SET TASK 1
Answer these questions about the profiling notes:
(a) What kind of page is /law/gg/artikel-1?
(b) What were the cold and warm query counts for /law/gg/?
(c) What was the warm time for /search/?q=gg?
== DOCUMENT SEGMENT ==
E. Continued Profiling: Search and Law Pages (same temp DB, DevConfiguration)

This follow-up pass profiled:

  • /search/?q=gg

  • /search/autocomplete?q=gg

  • /law/gg/ (law book page)

  • /law/gg/artikel-1 (law detail page)

using the same profiling DB and the same DevConfiguration methodology as above, with a fresh file cache directory.

Endpoint results (cold -> warm)

Endpoint

Querycount

Time

/search/?q=gg

2 -> 2

0.683s -> 0.042s

/search/autocomplete?q=gg

2 -> 4

0.064s -> 0.036s

/law/gg/

408 -> 2

1.615s -> 0.045s

/law/gg/artikel-1

22 -> 2

0.168s -> 0.034s

Silk request metadata (application SQL focus)
===
SET TASK 2
Copy out the records from the line containing "common name: Buckwheat" through the end of the records, swapping "scientific name" for "Latin name" and changing nothing else. Leave out the picture lines.
== DATA TO PROCESS ==
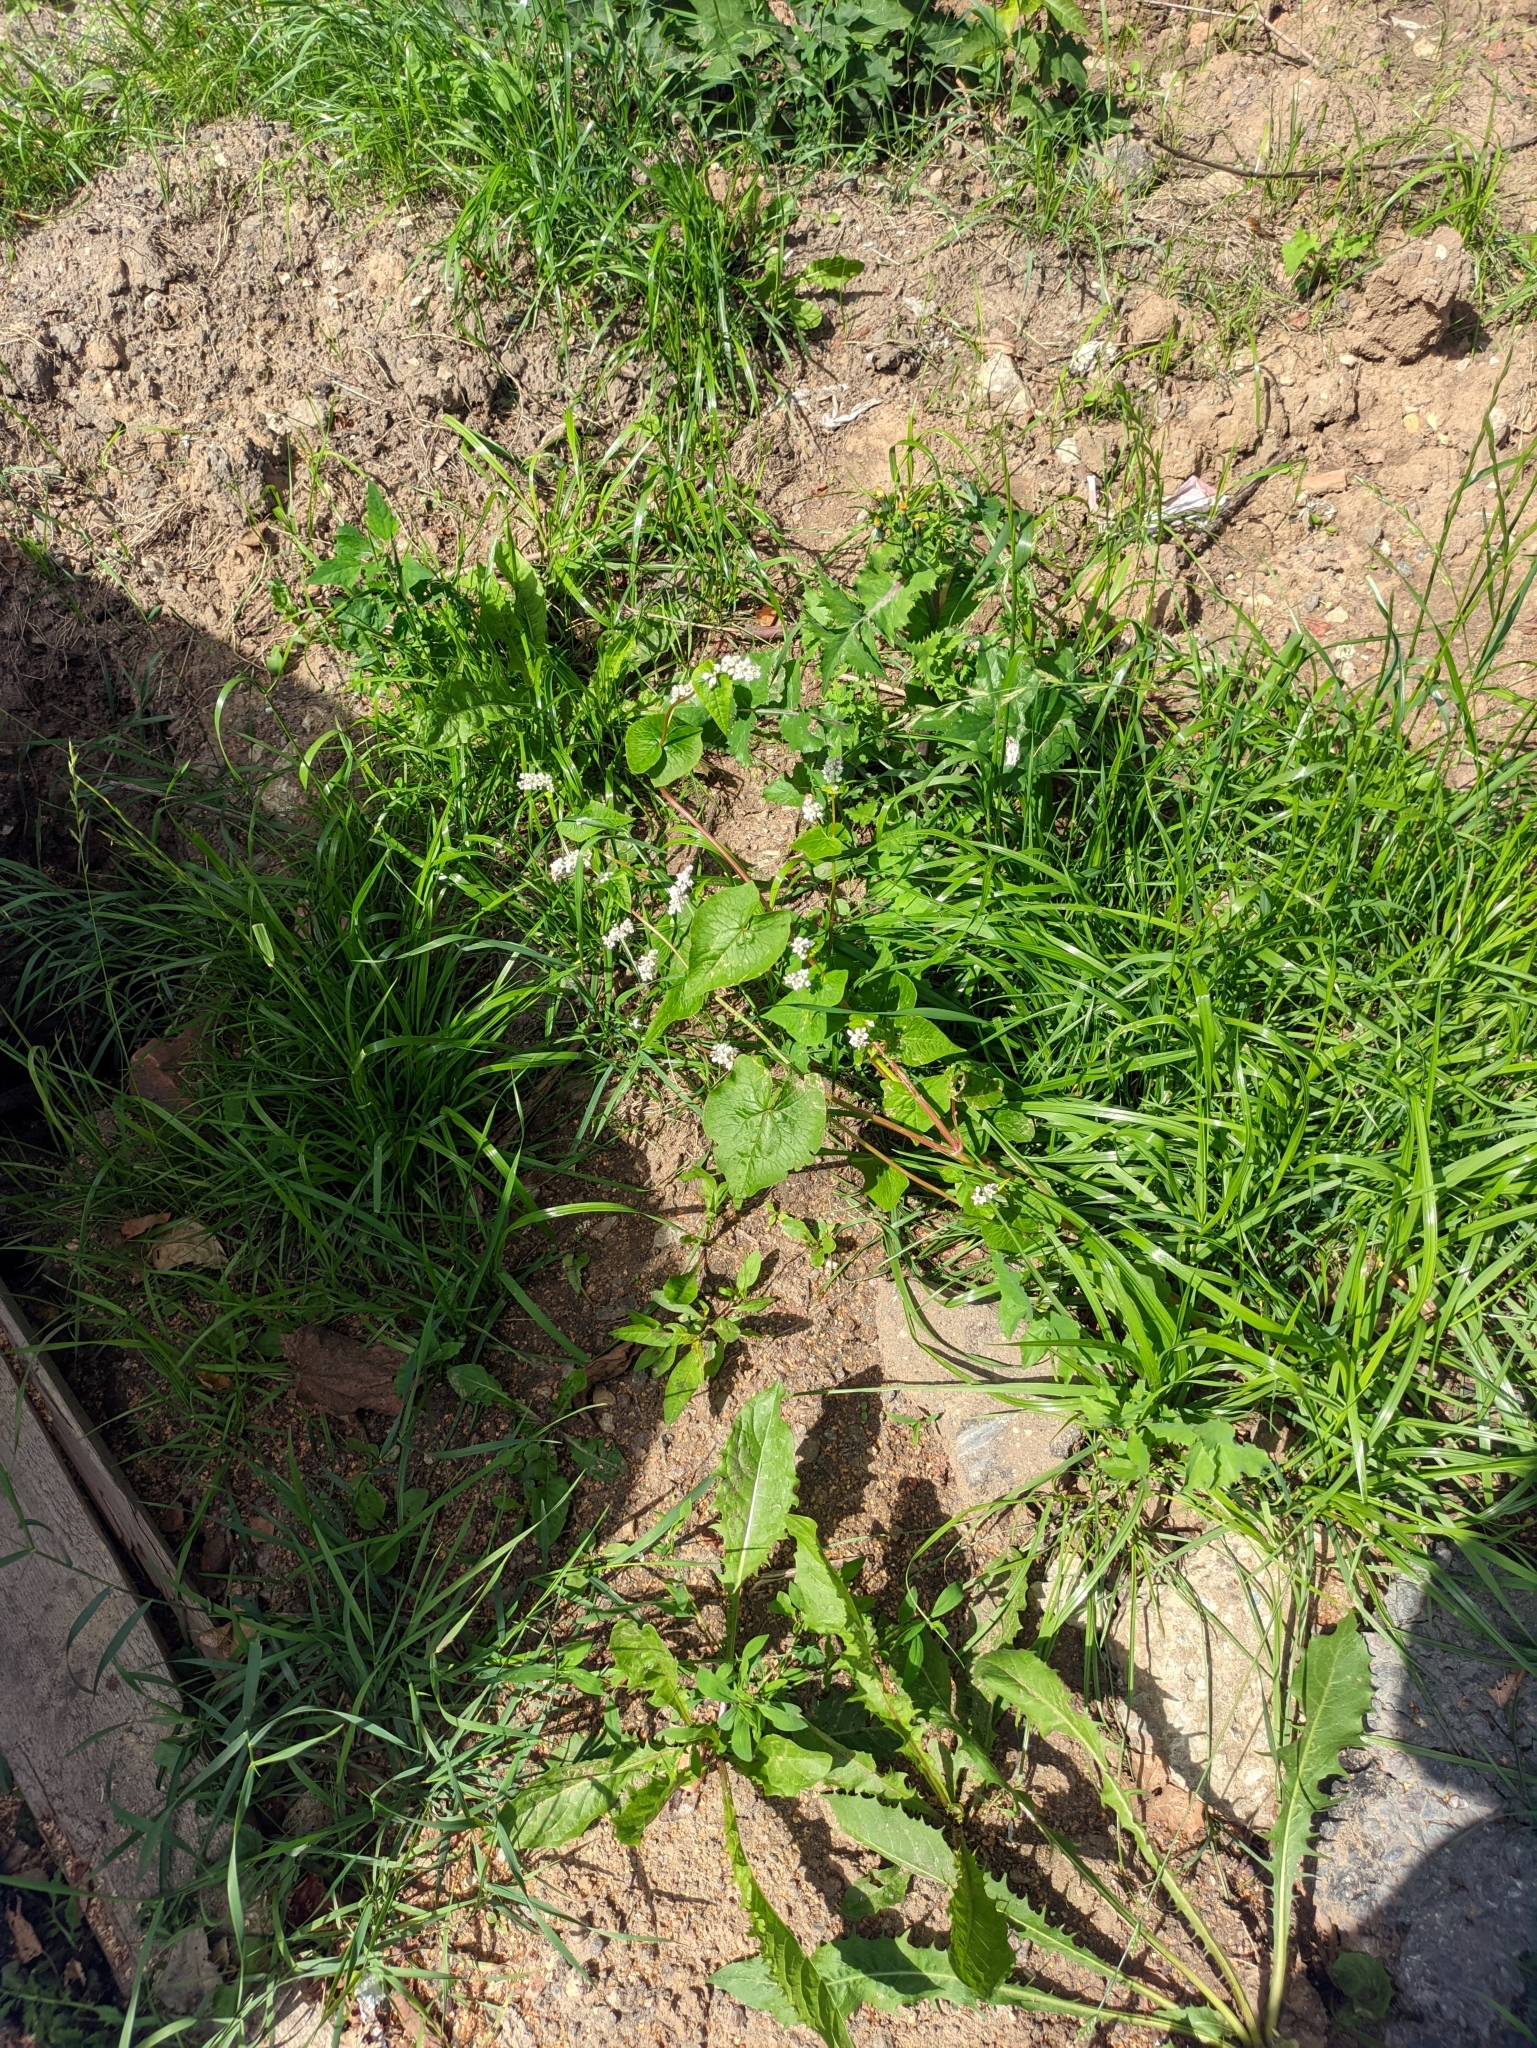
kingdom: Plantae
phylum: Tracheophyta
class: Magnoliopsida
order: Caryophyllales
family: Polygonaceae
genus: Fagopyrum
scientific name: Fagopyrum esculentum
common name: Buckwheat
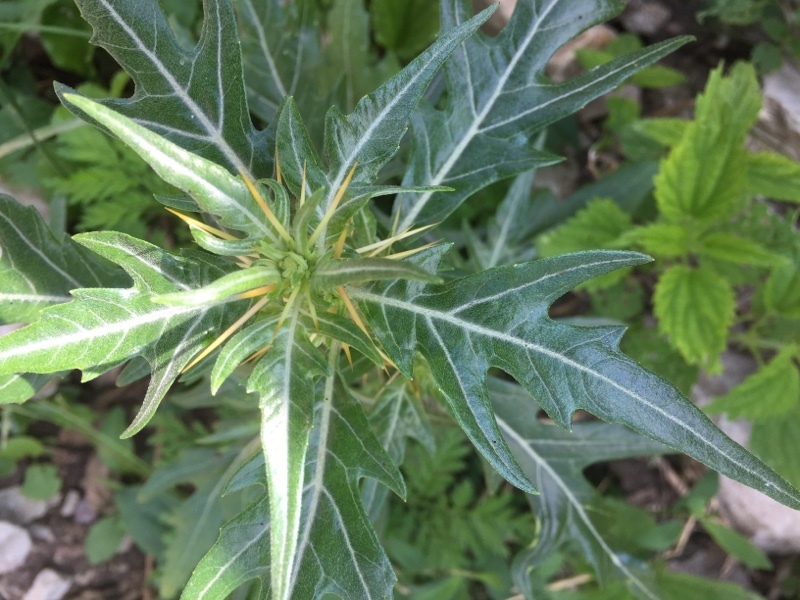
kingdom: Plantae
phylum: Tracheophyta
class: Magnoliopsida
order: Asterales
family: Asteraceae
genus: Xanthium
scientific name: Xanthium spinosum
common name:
===
COMPLETE OUTPUT 1
(a) A law detail page.
(b) 408 cold, 2 warm.
(c) 0.042s.

COMPLETE OUTPUT 2
common name: Buckwheat
kingdom: Plantae
phylum: Tracheophyta
class: Magnoliopsida
order: Asterales
family: Asteraceae
genus: Xanthium
Latin name: Xanthium spinosum
common name:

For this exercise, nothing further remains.